Erradicar la corrupción y no blindarla
La Argentina se halla ante una oportunidad histórica para ponerles un freno definitivo a los escandalosos negociados con el Estado.
Es lógico que el gobierno de Mauricio Macri se preocupe por las consecuencias colaterales que el avance de la causa vinculada con los cuadernos de las coimas pueda tener en la economía y, específicamente, en los límites que la obra pública pasaría a tener en términos de financiamiento internacional. Pero es necesario insistir en que ningún argumento economicista puede ser utilizado para no combatir a fondo la corrupción y seguir facilitando la impunidad.
Por distintas razones, los argentinos estamos asistiendo al escándalo de corrupción más resonante de nuestra historia. Tanto por el gigantesco daño que se le ha hecho al erario público como por la enorme cantidad de pruebas y testimonios reunidos en la investigación que han llevado a cabo el juez Claudio Bonadio y los fiscales Carlos Stornelli y Carlos Rívolo.
El gran número de detenidos y procesados, entre exfuncionarios y empleados de la gestión kirchnerista y empresarios que representaban a compañías unidas por contratos con el Estado, habla por sí solo. Pero más allá de su dantesca dimensión, la corrupción asociada a la obra pública era solo la punta de un enorme iceberg donde los delitos contra el Estado se extendían a todas las áreas de la administración pública.
Cuando desde algunos sectores políticos o empresariales se menciona la necesidad de «encapsular» la causa derivada de los cuadernos y de los testimonios de tantos imputados colaboradores que confesaron haber pagado o recibido coimas, se oculta la intención de circunscribir el escándalo a solo un área del Estado. Lo esperable sería que se profundizaran las investigaciones y que pronto desfilaran por los tribunales otros exfuncionarios y hombres de empresas que hicieron negocios espurios a través de muchas otras dependencias estatales. Pero cabe preguntarse cuántos exfuncionarios y empresarios, tales como Aníbal Fernández, Roberto Dromi o Jorge Brito, por citar solo tres nombres emblemáticos, no estarán blindados frente a las investigaciones judiciales, del mismo modo que ciertos magistrados que no hacen honor a su función.

--- --- ---

__OBJETIVO DEL EJERCICIO__:
En el editorial sobre la corrupción, copia el pasaje que va desde "El gran número" hasta "la administración pública.", ambos incluidos, y cambia "iceberg" por "témpano".

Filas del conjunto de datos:
--- --- ---

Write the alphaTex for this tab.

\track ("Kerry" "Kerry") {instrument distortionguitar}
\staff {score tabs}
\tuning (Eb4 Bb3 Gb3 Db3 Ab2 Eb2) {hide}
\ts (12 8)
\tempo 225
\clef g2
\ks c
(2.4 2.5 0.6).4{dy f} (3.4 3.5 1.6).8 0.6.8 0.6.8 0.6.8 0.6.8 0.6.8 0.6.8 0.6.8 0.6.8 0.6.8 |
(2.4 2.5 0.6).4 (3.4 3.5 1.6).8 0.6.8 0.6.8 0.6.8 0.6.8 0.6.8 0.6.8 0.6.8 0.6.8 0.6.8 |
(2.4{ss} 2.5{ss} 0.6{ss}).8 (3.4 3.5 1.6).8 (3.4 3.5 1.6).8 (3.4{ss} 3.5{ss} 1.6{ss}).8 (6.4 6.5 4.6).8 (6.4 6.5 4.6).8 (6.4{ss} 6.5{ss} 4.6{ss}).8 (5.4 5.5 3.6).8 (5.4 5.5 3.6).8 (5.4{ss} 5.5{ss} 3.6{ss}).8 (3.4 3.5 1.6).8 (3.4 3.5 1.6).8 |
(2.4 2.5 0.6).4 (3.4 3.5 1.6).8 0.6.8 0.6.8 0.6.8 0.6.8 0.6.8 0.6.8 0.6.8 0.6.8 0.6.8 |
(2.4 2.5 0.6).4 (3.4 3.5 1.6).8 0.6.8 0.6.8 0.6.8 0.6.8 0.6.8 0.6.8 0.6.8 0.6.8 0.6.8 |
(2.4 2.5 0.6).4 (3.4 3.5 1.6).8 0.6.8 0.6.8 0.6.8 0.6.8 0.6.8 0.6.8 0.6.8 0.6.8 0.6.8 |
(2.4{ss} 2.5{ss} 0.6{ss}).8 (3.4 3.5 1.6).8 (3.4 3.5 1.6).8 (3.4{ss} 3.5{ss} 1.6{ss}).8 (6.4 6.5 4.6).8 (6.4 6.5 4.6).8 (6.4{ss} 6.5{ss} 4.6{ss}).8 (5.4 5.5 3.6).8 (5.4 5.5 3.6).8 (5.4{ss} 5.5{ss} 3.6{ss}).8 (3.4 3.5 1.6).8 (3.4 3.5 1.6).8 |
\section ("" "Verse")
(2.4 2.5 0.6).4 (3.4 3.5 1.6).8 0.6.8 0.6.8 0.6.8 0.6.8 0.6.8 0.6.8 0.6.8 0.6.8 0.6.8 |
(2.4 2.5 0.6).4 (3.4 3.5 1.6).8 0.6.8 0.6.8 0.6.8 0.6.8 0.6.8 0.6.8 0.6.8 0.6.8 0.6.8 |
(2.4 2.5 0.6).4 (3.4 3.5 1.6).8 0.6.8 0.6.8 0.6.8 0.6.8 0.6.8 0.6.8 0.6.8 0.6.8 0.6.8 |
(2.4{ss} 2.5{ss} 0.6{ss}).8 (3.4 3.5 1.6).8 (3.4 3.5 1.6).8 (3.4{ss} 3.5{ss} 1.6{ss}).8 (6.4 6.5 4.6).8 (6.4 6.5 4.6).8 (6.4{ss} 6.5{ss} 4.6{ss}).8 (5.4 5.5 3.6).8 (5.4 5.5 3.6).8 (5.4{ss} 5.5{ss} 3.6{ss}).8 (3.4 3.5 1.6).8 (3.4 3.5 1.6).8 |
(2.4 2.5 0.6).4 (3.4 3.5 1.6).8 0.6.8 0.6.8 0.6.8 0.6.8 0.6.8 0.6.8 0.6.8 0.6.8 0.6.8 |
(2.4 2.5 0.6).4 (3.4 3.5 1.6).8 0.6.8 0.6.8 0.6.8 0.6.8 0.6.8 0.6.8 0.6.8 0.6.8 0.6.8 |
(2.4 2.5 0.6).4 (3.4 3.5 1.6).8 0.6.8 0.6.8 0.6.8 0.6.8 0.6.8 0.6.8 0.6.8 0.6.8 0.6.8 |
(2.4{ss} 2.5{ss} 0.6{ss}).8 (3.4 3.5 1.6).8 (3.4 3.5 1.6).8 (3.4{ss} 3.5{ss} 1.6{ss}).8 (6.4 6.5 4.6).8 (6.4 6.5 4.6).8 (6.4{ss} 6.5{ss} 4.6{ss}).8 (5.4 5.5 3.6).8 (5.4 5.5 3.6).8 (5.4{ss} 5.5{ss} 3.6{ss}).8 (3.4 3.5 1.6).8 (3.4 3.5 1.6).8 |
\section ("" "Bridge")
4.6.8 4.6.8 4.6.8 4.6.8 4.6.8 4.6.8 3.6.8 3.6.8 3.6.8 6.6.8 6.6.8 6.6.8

--- --- ---

__RESPUESTA COMPLETA__:
El gran número de detenidos y procesados, entre exfuncionarios y empleados de la gestión kirchnerista y empresarios que representaban a compañías unidas por contratos con el Estado, habla por sí solo. Pero más allá de su dantesca dimensión, la corrupción asociada a la obra pública era solo la punta de un enorme témpano donde los delitos contra el Estado se extendían a todas las áreas de la administración pública.